Жизнь Кольцова - [10]

Шрифт
Интервал

– Садись.

В комнате горела свеча. На стене, упираясь в потолок, вздрагивала черная тень отца: косматая голова и острые плечи.

– Так вот, – глядя в упор на Алексея, заговорил старик. – Про давешнее забудь. Отец, мол, не кто-нибудь. Тебе не обида.

Кольцов промолчал.

– Тут дела другого рода нажимают, будь они неладны… Ты ничего не знаешь?

– А что? – удивился Кольцов. – Ничего-с.

– То-то вот и есть, что «ничего-с»! – передразнил Василий Петрович. – Молодо-ветрено, все песенки на уме да всякая блажь, прости господи! А как дела – тут нас нету, тут – батенька…

– Да скажите же, что случилось?

– А то, сокол мой ясный, что в Задонщину ехать надо. Там в Пантюшкином гурте скотина, слышь, падает… Приказчик Башкирцева намедни там был наездом, сказывает: неладно. Значит, – отец поглядел из-под очков, – съезди, Алеша, наблюди, хозяин ведь… Помру – все твое будет. Порадей, сокол, постарайся.

– Батенька… – тихо сказал Кольцов.

– Помолчи, говорю!
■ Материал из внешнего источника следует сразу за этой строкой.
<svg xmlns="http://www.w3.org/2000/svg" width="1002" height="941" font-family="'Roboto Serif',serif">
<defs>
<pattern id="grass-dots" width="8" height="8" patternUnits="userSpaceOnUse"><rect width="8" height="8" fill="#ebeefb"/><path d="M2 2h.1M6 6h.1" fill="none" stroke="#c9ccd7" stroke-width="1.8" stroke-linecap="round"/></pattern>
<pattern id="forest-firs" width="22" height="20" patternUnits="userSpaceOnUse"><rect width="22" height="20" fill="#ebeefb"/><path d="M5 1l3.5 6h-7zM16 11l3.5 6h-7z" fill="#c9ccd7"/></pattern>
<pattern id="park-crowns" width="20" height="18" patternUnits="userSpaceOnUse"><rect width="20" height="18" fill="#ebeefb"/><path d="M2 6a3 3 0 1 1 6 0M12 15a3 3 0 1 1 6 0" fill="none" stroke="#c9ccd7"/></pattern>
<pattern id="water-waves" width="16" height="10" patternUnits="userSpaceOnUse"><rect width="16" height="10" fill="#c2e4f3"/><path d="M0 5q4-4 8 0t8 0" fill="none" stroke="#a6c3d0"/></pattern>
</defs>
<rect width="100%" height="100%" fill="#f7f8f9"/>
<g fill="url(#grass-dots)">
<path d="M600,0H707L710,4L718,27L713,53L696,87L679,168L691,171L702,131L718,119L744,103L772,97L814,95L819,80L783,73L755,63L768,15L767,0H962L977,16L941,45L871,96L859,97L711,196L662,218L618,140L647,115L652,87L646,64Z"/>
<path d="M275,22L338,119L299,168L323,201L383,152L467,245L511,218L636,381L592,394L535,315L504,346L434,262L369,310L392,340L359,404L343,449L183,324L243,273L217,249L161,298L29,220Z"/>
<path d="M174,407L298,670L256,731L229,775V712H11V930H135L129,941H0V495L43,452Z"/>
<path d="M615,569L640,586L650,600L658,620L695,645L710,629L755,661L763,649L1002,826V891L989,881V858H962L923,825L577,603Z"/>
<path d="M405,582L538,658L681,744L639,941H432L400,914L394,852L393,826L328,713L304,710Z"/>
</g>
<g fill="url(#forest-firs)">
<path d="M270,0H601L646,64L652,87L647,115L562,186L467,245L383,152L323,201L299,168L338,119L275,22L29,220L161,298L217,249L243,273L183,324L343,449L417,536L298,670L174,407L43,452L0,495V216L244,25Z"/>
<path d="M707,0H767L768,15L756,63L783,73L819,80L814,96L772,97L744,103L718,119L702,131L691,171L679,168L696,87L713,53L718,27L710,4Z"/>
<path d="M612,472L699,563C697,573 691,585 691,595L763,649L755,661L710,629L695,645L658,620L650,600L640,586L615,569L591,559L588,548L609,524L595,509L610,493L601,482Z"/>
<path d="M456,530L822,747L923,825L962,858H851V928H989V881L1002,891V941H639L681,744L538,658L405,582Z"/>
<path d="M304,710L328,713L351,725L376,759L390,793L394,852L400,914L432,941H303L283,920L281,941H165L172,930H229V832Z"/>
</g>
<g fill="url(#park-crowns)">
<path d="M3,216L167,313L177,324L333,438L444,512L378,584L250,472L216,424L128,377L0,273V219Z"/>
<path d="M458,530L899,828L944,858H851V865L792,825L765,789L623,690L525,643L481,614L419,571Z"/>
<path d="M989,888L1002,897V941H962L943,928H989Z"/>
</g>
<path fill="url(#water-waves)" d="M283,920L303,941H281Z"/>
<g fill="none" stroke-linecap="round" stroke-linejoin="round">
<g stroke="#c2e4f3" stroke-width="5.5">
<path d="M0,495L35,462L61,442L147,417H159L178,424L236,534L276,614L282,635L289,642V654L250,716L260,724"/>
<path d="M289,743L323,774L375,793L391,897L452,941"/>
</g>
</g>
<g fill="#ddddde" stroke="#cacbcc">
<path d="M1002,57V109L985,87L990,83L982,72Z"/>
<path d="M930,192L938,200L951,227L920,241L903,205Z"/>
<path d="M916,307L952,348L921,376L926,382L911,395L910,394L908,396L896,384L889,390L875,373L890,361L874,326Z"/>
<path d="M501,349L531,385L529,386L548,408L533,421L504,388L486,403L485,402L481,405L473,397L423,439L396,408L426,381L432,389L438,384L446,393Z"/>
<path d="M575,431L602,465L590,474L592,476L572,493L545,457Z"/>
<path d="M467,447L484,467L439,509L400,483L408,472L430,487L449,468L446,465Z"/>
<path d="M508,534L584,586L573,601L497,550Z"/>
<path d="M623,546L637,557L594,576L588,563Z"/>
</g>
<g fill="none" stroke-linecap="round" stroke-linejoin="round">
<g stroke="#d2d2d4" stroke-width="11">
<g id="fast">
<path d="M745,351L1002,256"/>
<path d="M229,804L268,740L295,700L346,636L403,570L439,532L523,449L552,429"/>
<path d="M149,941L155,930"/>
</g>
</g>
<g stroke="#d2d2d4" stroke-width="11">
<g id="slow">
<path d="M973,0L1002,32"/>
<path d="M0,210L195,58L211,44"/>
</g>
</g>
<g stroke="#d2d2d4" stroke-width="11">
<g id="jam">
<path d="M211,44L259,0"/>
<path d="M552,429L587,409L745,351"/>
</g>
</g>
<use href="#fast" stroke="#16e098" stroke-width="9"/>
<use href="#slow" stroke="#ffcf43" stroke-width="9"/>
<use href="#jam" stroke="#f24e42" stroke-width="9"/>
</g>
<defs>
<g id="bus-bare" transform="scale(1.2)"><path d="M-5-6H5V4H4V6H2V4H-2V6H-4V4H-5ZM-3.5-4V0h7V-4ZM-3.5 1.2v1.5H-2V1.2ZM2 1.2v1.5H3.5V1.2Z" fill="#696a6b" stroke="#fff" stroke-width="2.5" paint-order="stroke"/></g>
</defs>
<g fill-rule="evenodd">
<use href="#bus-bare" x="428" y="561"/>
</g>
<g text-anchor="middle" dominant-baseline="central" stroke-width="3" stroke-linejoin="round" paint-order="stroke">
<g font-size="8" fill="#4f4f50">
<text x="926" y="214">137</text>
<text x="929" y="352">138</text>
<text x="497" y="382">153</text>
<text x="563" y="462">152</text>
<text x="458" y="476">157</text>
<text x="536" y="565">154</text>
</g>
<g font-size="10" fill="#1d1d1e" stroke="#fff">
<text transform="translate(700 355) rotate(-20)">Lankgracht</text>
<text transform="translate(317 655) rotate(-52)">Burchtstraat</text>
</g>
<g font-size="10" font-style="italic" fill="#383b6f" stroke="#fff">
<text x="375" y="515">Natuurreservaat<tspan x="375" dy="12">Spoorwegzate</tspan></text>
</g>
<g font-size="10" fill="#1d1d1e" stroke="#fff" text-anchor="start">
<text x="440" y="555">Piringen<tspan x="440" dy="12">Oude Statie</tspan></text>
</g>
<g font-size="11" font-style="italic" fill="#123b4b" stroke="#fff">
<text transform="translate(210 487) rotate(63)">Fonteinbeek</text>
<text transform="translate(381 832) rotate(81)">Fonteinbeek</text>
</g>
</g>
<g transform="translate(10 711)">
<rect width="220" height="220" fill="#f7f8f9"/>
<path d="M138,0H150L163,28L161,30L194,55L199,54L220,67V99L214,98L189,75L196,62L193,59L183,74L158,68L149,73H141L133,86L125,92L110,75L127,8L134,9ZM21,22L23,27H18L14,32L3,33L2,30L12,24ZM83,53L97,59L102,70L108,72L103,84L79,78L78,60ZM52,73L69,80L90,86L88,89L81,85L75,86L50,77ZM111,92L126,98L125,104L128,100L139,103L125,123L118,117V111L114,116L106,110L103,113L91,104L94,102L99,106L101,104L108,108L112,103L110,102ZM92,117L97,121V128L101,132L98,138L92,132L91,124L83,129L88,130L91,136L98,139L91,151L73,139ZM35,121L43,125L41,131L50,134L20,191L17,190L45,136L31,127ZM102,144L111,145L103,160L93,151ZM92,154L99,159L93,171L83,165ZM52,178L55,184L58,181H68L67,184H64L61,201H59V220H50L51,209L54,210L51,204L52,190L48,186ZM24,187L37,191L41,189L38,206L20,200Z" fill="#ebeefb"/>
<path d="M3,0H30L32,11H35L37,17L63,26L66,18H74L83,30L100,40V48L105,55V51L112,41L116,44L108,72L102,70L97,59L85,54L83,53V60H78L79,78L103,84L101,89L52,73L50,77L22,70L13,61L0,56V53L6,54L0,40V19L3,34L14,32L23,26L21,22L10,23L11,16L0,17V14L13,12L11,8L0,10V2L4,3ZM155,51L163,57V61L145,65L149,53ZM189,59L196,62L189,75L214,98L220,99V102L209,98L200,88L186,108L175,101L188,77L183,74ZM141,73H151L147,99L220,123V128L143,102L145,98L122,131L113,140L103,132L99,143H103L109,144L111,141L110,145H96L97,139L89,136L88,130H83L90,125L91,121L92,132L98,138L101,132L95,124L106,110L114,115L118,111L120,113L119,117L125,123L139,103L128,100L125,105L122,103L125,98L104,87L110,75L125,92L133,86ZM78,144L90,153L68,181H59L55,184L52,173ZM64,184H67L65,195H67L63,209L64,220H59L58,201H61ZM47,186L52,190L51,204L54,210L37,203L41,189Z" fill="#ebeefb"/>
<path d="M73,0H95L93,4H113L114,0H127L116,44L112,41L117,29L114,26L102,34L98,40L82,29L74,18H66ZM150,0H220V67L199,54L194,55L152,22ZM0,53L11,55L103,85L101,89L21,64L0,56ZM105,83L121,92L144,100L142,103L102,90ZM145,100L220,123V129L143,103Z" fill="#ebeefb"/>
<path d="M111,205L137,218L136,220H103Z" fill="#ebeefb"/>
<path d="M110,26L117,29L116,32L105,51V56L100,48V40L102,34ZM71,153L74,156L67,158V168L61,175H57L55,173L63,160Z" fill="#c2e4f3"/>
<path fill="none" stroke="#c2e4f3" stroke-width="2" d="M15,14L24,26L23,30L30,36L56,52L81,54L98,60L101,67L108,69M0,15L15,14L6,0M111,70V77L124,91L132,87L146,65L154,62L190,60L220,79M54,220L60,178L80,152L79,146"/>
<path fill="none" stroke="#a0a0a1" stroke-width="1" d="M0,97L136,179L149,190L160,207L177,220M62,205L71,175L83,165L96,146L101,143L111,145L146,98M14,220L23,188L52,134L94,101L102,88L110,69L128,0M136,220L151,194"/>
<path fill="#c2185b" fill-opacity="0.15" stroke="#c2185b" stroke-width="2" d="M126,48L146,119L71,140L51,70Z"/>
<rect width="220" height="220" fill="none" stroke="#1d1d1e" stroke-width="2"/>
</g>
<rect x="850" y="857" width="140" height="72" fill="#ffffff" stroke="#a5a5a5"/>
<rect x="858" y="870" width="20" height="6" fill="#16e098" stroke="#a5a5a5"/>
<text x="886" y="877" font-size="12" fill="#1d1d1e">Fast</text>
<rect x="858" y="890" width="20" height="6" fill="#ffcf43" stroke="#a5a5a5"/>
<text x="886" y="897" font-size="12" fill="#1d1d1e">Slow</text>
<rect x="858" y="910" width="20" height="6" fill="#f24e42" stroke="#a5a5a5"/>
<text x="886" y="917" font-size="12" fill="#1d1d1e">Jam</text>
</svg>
Тебе про дело, а ты… О, господи, спаси и помилуй!

Старик зевнул и перекрестил рот.

– Ежли чего увидишь – гони на бойню. А то убытков не оберемся. А насчет утрешнего – потерпи. Раздумал я насчет женитьбы. Молод еще. Да и она, скажем, Дунька-то, девчонка… Поживем – увидим, отец тебе не враг. Ступай! – резко закончил Василий Петрович, вставая.

– Батенька! – радостно воскликнул Кольцов. – Батенька, так я могу надеяться? Боже мой! Вы жизнь мне возвращаете, батенька!

– Ну, ладно, иди, иди, – отмахнулся отец.

11

В дальнем конце сада росла старая лесная груша, которая почему-то называлась «бабкиной грушей». Возле нее Кольцов встретился с Дуней.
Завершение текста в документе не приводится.